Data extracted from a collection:

[Start of section]

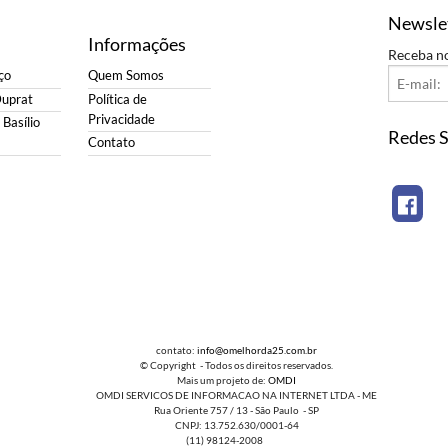
Newsle
Informações
Receba n
ço
Quem Somos
Duprat
Política de
Privacidade
Basílio
Redes S
Contato
contato:
info@omelhorda25.com.br
© Copyright - Todos os direitos reservados.
Mais um projeto de:
OMDI
OMDI SERVICOS DE INFORMACAO NA INTERNET LTDA - ME
Rua Oriente 757 / 13 - São Paulo - SP
CNPJ: 13.752.630/0001-64
(11) 98124-2008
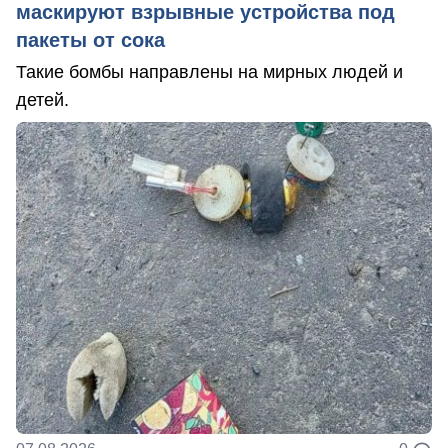
маскируют взрывные устройства под
пакеты от сока
Такие бомбы направлены на мирных людей и
детей.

[End of section]

__YOUR INSTRUCTIONS__
In the records above, find the line containing "os direitos reservados.". Reproduce it and every line after it through the last line, omitting pictures.

__PROBLEM SOLUTION__
© Copyright - Todos os direitos reservados.
Mais um projeto de:
OMDI
OMDI SERVICOS DE INFORMACAO NA INTERNET LTDA - ME
Rua Oriente 757 / 13 - São Paulo - SP
CNPJ: 13.752.630/0001-64
(11) 98124-2008
маскируют взрывные устройства под
пакеты от сока
Такие бомбы направлены на мирных людей и
детей.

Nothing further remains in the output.